The reason why the bank sold those products to my dad (and many other investors) was because in 2008 banks wanted to cover possible losses in stock price and obligations. The central banks interes rates were high, 3.5% in the EU. So the economy was at its highest levels of productivity. Companies and families were overindebted, and inflation was around 2%. All macroeconomic data were predicting a recession soon. These strategies of selling derivatives and structured products are only made by banks with the intention of covering their own portfolios against market loses. So, if their stocks and obligations fall in price, they know they will recieve the right to keep those deposits from the structured products and then compensate those loses they had in the stock market. It is legal, but not ethical when you put someone’s savings into those toxic products.

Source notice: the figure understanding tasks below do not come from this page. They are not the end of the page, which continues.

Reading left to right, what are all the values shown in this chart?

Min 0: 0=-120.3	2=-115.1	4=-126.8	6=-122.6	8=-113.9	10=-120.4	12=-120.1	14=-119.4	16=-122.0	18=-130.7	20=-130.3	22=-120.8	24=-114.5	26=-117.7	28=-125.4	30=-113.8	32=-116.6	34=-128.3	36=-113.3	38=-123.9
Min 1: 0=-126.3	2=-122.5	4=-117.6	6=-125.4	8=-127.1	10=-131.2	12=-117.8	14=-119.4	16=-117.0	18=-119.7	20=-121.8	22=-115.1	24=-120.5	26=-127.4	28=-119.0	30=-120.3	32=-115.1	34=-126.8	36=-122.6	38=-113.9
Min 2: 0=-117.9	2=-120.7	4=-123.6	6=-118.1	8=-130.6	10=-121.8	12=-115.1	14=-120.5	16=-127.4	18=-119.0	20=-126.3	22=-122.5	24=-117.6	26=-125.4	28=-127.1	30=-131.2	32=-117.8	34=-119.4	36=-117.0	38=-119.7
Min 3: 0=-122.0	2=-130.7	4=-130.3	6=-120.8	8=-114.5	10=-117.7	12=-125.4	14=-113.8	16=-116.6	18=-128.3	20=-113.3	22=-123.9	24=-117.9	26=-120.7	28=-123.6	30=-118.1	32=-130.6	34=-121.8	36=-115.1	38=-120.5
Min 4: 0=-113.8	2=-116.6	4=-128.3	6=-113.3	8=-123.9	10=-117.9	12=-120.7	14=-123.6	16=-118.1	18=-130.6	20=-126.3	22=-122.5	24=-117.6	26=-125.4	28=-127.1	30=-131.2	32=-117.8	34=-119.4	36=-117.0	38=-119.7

The law does not admit that there is a fraud in here. The bank only shows the fact that my father signed the order of buy the product to prove he wanted it. But being fair, these kind of products are not like smartphones where you can see if it works and if you like the colour, or whatever. You can not touch a financial product. You can not see it.

A very clear example to prove if a financial advisor is good or bad is by imagining the following case scenario: how much money would I have if I had put the money into a regular bank account, at a 0.2% interest rate, and I do my normal life, living out of that money. After 2 years how much money would I have had, and how much do I have now? The answer is obvious.

The conclusion here is hard to swallow, just coz’ a retired man has lost almost all his money due to a bad asset manager. An asset manager has made thousands of euros in comisions for a bank. A bank that has no legal responsibility… and this is probably an other case in hundreds of thousands that prove we live in a hostile world where the big guys eat the weakest just for a comision or a monthly target of sales.